可愛らしい筆箱から彼女は、『桜花神社』と書かれた消しゴムを俺に見せてきた。


「私も持ってるの。お揃いだね。」


笑いながら、そう言う彼女を見て、かわいいーと思ったが、それよりもなぜうちの消しゴムを持っているのかが不思議でたまらなかった。


「え。そ、それって500円のやつだよね。」


「ううん、税込で550円だったよ。」


美玲ちゃんの話を聞くには、彼女は神社の御朱印集めが趣味だそうで、それであの高い桜花神社消しゴムを持っていたらしい。


「もしかして、明臣くんも御朱印集めとかしてるの?」


「い、いや。うちは神社だからこれ持ってるだけで、」


「え!すごい羨ましい!!いいなー、私も神社生まれがよかった。」


彼女の包容力のせいか、なぜかうまく会話が弾み、昼休みでご飯を食べる時間がなくなってしまうほど、彼女との会話に夢中になっていた。昼休みの終わりを知らせるベルと共に彼女はこう言ってくれた。


「明臣くんと話すの楽しかった!あ、そうだ!今週の土曜日、ちょっと遠くにある鷹見奈神社に行く予定なんだけど、もしよかったら一緒に行こうよ!」


えーまじか。俺、今が人生のピークかもしれない。あ、でも土曜日ってミゲルとホラー映画観に行く約束だっけ。まあいっかミゲルなんか。


「うん!ぜ、全然ありがたき幸せ。。」


「ん?ありがたき幸せ?まあよくわかんないけど、じゃあ土曜よろしくね〜!」


これはもしやのおなごとのデート?人生まじ最高だわ〜。オカ研なんか入って人生終わりだと思ってたけど、美玲ちゃんが?いれば?なんも?問題なし?って感じ?

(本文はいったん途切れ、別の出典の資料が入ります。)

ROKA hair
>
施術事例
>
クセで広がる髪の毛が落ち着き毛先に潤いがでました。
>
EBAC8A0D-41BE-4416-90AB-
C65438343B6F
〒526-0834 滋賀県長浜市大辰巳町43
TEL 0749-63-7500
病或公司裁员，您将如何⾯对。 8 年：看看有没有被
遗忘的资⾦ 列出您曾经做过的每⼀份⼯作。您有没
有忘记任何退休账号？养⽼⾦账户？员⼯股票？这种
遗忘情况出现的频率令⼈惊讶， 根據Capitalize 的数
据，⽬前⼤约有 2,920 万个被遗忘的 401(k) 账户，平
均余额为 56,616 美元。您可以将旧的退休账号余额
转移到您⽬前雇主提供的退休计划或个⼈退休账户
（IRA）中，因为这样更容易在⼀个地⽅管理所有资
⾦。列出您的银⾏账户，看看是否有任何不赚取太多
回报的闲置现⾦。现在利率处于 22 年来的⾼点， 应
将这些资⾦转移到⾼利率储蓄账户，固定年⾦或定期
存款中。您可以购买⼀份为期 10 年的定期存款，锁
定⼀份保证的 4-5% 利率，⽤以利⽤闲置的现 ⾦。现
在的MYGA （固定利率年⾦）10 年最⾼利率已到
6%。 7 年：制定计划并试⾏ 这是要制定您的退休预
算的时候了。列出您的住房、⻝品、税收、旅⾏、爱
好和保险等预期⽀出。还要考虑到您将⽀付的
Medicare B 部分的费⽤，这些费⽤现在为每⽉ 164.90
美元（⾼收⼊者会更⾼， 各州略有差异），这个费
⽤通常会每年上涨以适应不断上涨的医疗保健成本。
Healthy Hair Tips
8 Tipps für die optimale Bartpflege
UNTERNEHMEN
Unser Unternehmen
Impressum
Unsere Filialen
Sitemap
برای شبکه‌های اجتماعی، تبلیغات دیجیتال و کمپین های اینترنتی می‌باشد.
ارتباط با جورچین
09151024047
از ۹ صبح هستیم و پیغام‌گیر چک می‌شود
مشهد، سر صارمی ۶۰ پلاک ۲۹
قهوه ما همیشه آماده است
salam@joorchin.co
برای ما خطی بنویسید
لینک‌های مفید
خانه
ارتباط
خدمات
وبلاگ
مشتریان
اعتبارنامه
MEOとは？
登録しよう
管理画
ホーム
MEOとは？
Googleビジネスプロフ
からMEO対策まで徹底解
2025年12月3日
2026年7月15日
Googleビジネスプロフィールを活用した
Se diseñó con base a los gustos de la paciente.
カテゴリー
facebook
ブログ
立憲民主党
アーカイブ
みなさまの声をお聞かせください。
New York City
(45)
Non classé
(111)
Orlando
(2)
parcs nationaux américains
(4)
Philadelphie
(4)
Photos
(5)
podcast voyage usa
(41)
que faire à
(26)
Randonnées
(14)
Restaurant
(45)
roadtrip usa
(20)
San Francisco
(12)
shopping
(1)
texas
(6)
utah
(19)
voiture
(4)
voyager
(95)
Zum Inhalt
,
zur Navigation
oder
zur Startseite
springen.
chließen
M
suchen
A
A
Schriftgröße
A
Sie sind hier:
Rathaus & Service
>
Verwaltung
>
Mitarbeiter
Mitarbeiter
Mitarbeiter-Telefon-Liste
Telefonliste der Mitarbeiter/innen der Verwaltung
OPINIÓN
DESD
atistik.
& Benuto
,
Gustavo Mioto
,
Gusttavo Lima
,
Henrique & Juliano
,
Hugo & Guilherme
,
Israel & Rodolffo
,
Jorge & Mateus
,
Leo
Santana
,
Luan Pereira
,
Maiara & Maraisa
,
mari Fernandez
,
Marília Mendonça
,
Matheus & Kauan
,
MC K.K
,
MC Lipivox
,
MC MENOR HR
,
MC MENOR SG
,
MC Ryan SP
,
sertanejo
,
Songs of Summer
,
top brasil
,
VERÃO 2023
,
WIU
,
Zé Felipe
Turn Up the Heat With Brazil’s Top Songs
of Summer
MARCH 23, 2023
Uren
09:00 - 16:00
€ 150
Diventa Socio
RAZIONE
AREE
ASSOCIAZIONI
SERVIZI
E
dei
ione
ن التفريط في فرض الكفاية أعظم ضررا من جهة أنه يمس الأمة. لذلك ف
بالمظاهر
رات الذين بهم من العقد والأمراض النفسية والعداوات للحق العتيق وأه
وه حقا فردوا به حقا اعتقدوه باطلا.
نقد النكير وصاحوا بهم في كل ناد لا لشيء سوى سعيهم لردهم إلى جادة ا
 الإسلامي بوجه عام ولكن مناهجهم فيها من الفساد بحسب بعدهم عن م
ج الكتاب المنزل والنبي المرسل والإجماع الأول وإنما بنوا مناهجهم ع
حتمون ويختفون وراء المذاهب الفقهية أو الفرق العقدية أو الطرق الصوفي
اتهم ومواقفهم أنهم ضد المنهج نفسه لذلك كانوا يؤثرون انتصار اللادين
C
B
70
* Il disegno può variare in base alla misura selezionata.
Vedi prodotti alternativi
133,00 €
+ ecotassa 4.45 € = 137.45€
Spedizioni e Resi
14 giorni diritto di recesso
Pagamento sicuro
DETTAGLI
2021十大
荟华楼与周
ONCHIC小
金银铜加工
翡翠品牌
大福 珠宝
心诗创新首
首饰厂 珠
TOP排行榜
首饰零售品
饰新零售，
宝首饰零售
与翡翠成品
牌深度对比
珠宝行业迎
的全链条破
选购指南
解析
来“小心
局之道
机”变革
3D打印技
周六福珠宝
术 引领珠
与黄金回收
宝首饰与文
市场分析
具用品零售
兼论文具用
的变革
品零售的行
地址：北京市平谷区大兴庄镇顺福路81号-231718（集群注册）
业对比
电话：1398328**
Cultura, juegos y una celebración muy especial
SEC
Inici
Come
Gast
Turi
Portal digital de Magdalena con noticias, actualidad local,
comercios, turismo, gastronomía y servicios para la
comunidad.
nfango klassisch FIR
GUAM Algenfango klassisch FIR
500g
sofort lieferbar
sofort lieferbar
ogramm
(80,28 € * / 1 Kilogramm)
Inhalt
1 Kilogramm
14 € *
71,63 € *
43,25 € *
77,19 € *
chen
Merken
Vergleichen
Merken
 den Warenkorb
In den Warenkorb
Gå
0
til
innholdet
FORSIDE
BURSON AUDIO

浮かれた顔で、ずっと過ごしていたら、隣に座っていたミゲルがこっちを見てきて、


「ヘンタイ、ハッケン。」


と俺のことを変態呼ばわりしてきたので、クラスのみんなから少し注目された。


授業が終わり、オカ研の部室に向かっている最中、ミゲルがまたこっちをじーっと見てきた。


「オイ、ナニバカナカオシテル。キモイオマエ。」と暴言を吐かれたので、日本文化と称して空手チョップを彼の脳天に食らわせた。なぜか、これが日本文化なのか、と喜ぶミゲルを逆に変態と呼んでいると、部室に着いた。


「うふふ、なんでそんな変態的な目をしてるのよ、明臣ちゃん。」


オカ研部長のシンデレラがそう言ってきたので、やっと自分の浮かれている顔に気づいた。


「いや、何もないです。」


「ウソツキ、オマエ。オナゴサソワレタ、コイツ。」


「んー、何よそれ。気になるわね。何が起きたのよ、明臣ちゃん。素直に言いなさい。言うまで、帰さないわよ。」


シンデレラがしつこく言うので、仕方なく今日あった出来事を説明し、ついでに初デートを成功させる方法をオカマたちに聞いてみた。


「アケオミ、ウブ。」


「黙れ、ボケミゲル。」


「仕方ないわね。あたし達がデート必勝法を伝授しましょう。いいわね、みんな?」


「いいんだっちゅうの〜!」


みんなが言った。そんな余計なことは正直してほしくなかったが、逆らったら何かされそうだったので、とりあえずオカマたちの言うことを聞くことにした。